> **Task to complete**:
Go through the records below and return each line that has "restaurants" in it.

> **Data supplied**:
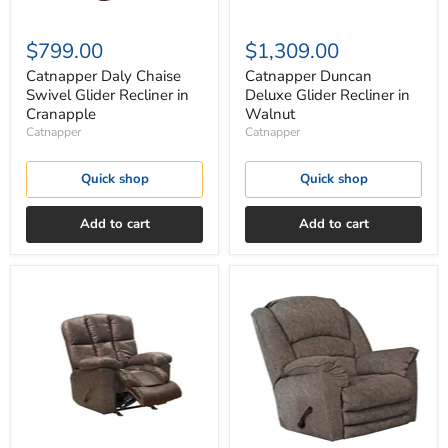
$799.00
$1,309.00
Catnapper Daly Chaise
Catnapper Duncan
Swivel Glider Recliner in
Deluxe Glider Recliner in
Cranapple
Walnut
Catnapper
Catnapper
Quick shop
Quick shop
Add to cart
Add to cart
Catnapper
Catnapper
Furniture
Rialto
Mayfield
Chaise
Glider
Rocker
Recliner
Recliner
in
in
Saddle
Steel
4775-
2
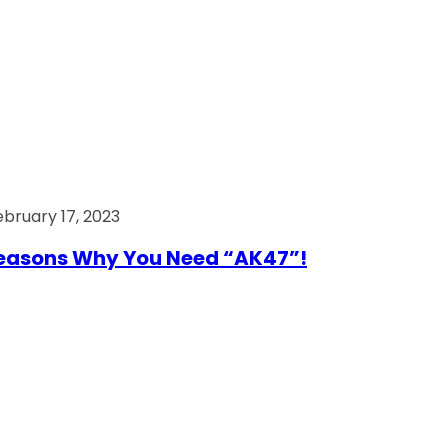
ebruary 17, 2023
easons Why You Need “AK47”!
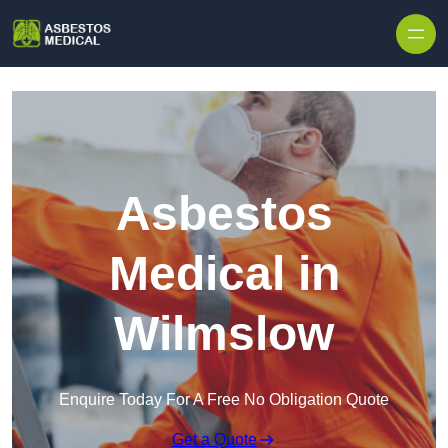
Skip to content
Asbestos
Medical in
Wilmslow
Enquire Today For A Free No Obligation Quote
Get a Quote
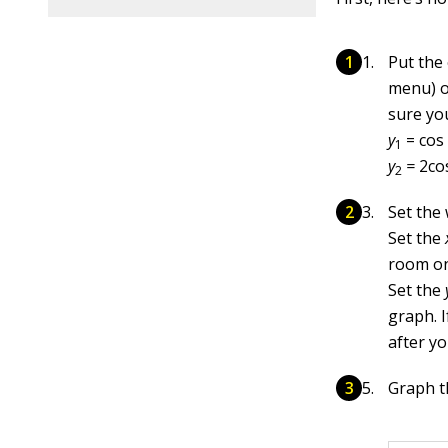
Put the
menu) of
sure you
y
= cos
1
y
=
2co
2
Set the
Set the
room on 
Set the
graph. I
after y
Graph th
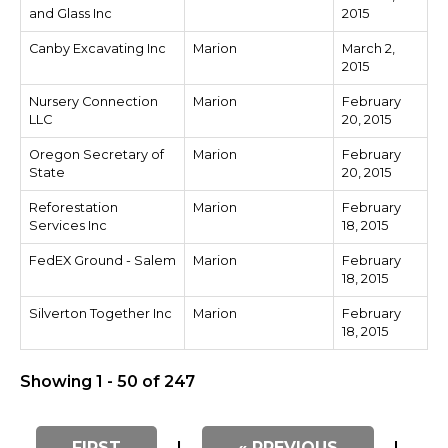
and Glass Inc
2015
Canby Excavating Inc
Marion
March 2,
2015
Nursery Connection
Marion
February
LLC
20, 2015
Oregon Secretary of
Marion
February
State
20, 2015
Reforestation
Marion
February
Services Inc
18, 2015
FedEX Ground - Salem
Marion
February
18, 2015
Silverton Together Inc
Marion
February
18, 2015
Showing 1 - 50 of 247
FIRST
|
« PREVIOUS
|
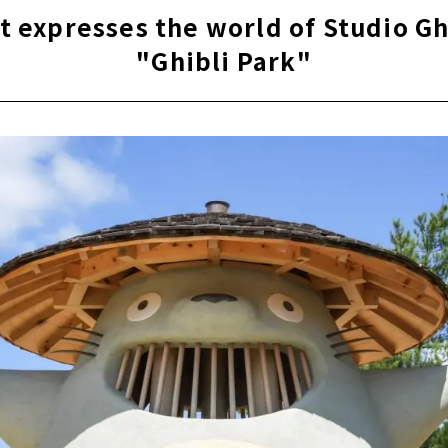
ance of 400 years ago revives "Nagoya Castle Hommaru Pala
t expresses the world of Studio G
g while walking! "Kinshachi Alley" the castle town of Nagoya
"Ghibli Park"
ated commercial facility “RAYARD Hisaya-odori Park”
ctric Power MIRAI TOWER" offers a panoramic view of Nagoy
f Osu "Osu Kannon"
ing Arcade" with more than 1,200 stores
l Garden that Changes with the Seasons "Tokugawaen"
even on rainy days! "Endoji Shopping Street"
 world's largest planetarium! "Nagoya City Science Museum"
ne that has been around for over 1900 years, "Atsuta Shrine"
wer garden near Nagoya Port "Wild Flower Garden Bluebonne
mmemorative Museum of Industry and Technology" where Yo
 and Technology of the Toyota Group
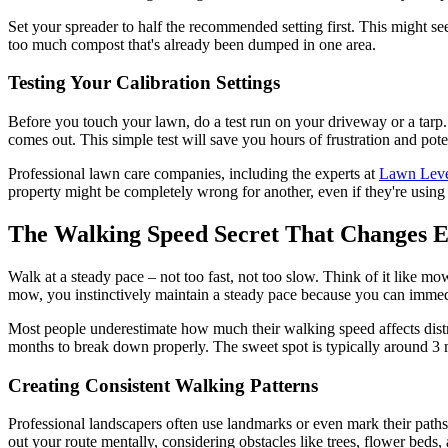
Set your spreader to half the recommended setting first. This might se
too much compost that's already been dumped in one area.
Testing Your Calibration Settings
Before you touch your lawn, do a test run on your driveway or a tar
comes out. This simple test will save you hours of frustration and po
Professional lawn care companies, including the experts at
Lawn Lev
property might be completely wrong for another, even if they're using
The Walking Speed Secret That Changes E
Walk at a steady pace – not too fast, not too slow. Think of it like mo
mow, you instinctively maintain a steady pace because you can immedia
Most people underestimate how much their walking speed affects distri
months to break down properly. The sweet spot is typically around 3 m
Creating Consistent Walking Patterns
Professional landscapers often use landmarks or even mark their paths 
out your route mentally, considering obstacles like trees, flower beds,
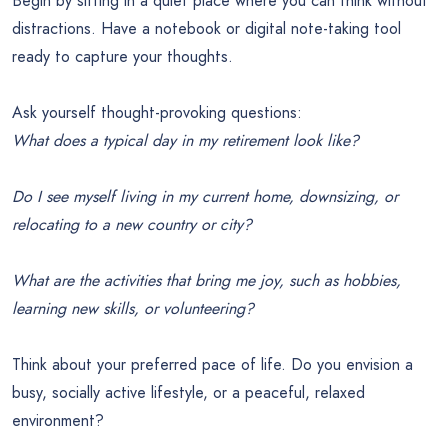
Begin by sitting in a quiet place where you can think without
distractions. Have a notebook or digital note-taking tool
ready to capture your thoughts.
Ask yourself thought-provoking questions:
What does a typical day in my retirement look like?
Do I see myself living in my current home, downsizing, or
relocating to a new country or city?
What are the activities that bring me joy, such as hobbies,
learning new skills, or volunteering?
Think about your preferred pace of life. Do you envision a
busy, socially active lifestyle, or a peaceful, relaxed
environment?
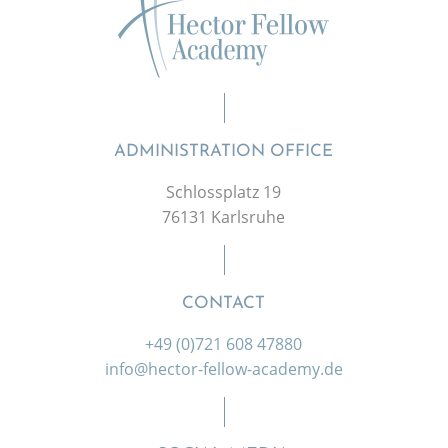
ADMINISTRATION OFFICE
Schlossplatz 19
76131 Karlsruhe
CONTACT
+49 (0)721 608 47880
info@hector-fellow-academy.de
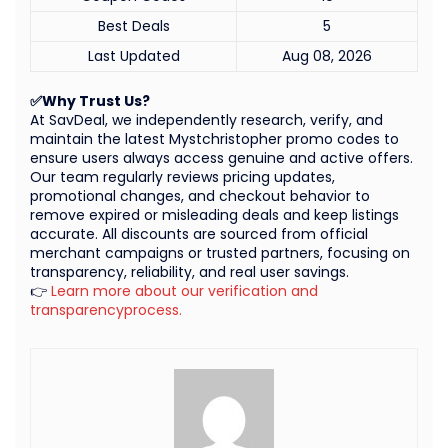
Best Deals
5
Last Updated
Aug 08, 2026
✅Why Trust Us?
At SavDeal, we independently research, verify, and
maintain the latest Mystchristopher promo codes to
ensure users always access genuine and active offers.
Our team regularly reviews pricing updates,
promotional changes, and checkout behavior to
remove expired or misleading deals and keep listings
accurate. All discounts are sourced from official
merchant campaigns or trusted partners, focusing on
transparency, reliability, and real user savings.
👉
Learn more about our verification and
transparencyprocess.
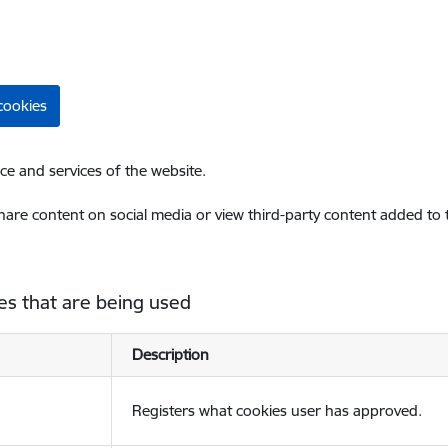
cookies
ce and services of the website.
share content on social media or view third-party content added to
es that are being used
Description
Registers what cookies user has approved.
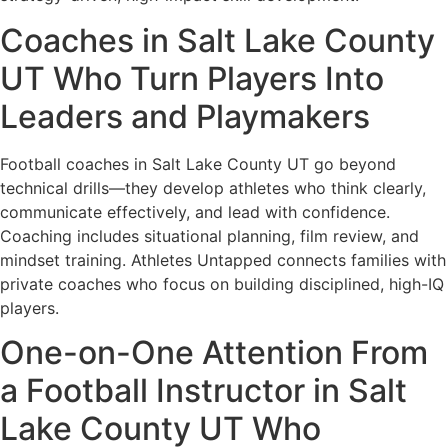
Coaches in Salt Lake County
UT Who Turn Players Into
Leaders and Playmakers
Football coaches in Salt Lake County UT go beyond
technical drills—they develop athletes who think clearly,
communicate effectively, and lead with confidence.
Coaching includes situational planning, film review, and
mindset training. Athletes Untapped connects families with
private coaches who focus on building disciplined, high-IQ
players.
One-on-One Attention From
a Football Instructor in Salt
Lake County UT Who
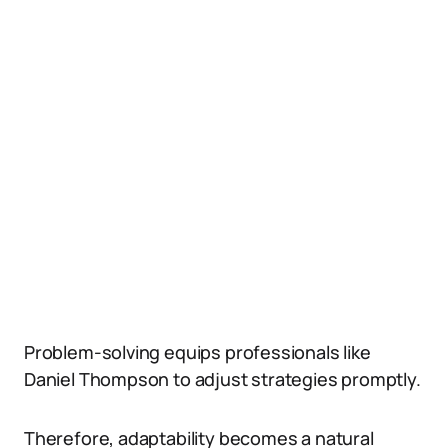
Problem-solving equips professionals like
Daniel Thompson to adjust strategies promptly.
Therefore, adaptability becomes a natural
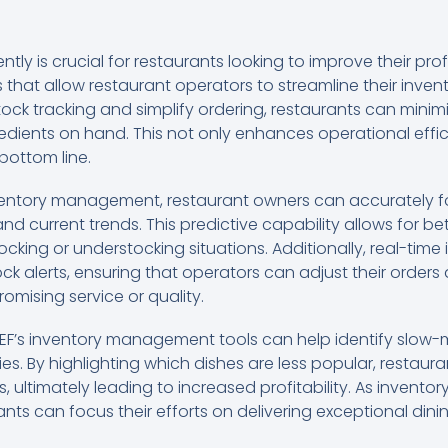
tly is crucial for restaurants looking to improve their pro
s that allow restaurant operators to streamline their inven
ock tracking and simplify ordering, restaurants can mini
edients on hand. This not only enhances operational effic
 bottom line.
ventory management, restaurant owners can accurately fo
nd current trends. This predictive capability allows for b
cking or understocking situations. Additionally, real-time
ck alerts, ensuring that operators can adjust their order
omising service or quality.
HEF’s inventory management tools can help identify slow
s. By highlighting which dishes are less popular, restaura
es, ultimately leading to increased profitability. As inv
nts can focus their efforts on delivering exceptional din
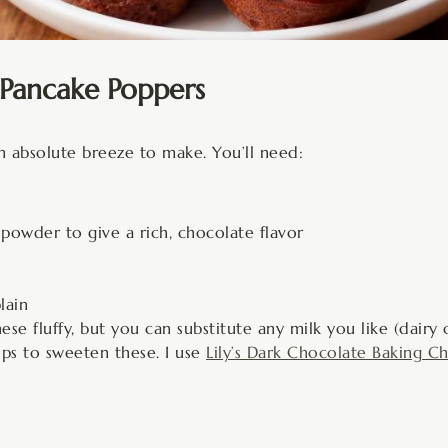
Pancake Poppers
n absolute breeze to make. You’ll need:
powder to give a rich, chocolate flavor
lain
 fluffy, but you can substitute any milk you like (dairy 
ps to sweeten these. I use
Lily’s Dark Chocolate Baking Ch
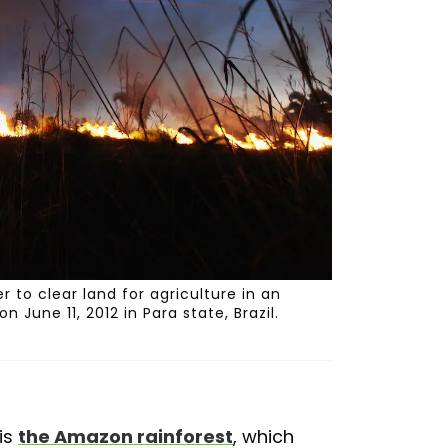
r to clear land for agriculture in an
June 11, 2012 in Para state, Brazil.
is
the Amazon rainforest
, which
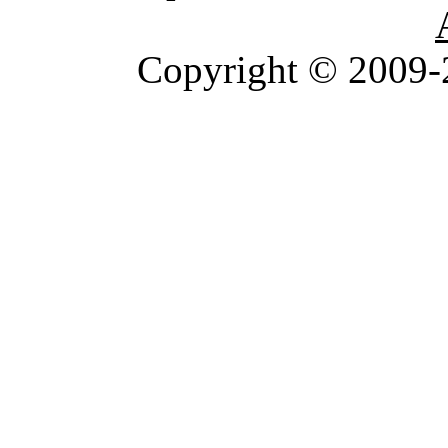
Copyright © 2009-2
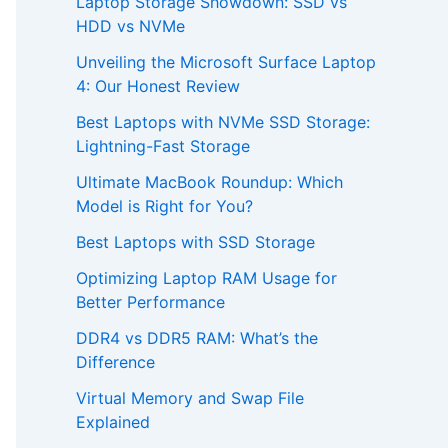
Laptop Storage Showdown: SSD vs
HDD vs NVMe
Unveiling the Microsoft Surface Laptop
4: Our Honest Review
Best Laptops with NVMe SSD Storage:
Lightning-Fast Storage
Ultimate MacBook Roundup: Which
Model is Right for You?
Best Laptops with SSD Storage
Optimizing Laptop RAM Usage for
Better Performance
DDR4 vs DDR5 RAM: What’s the
Difference
Virtual Memory and Swap File
Explained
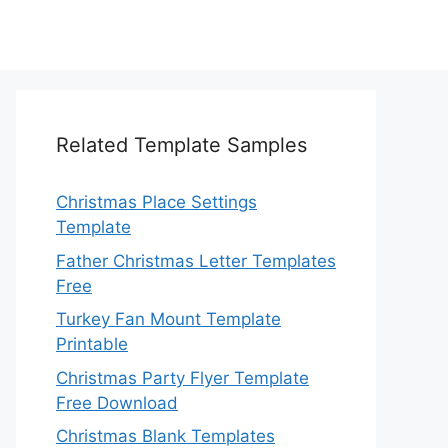
Related Template Samples
Christmas Place Settings
Template
Father Christmas Letter Templates
Free
Turkey Fan Mount Template
Printable
Christmas Party Flyer Template
Free Download
Christmas Blank Templates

> **The answer**:
tly is crucial for restaurants looking to improve their pro
ock tracking and simplify ordering, restaurants can mini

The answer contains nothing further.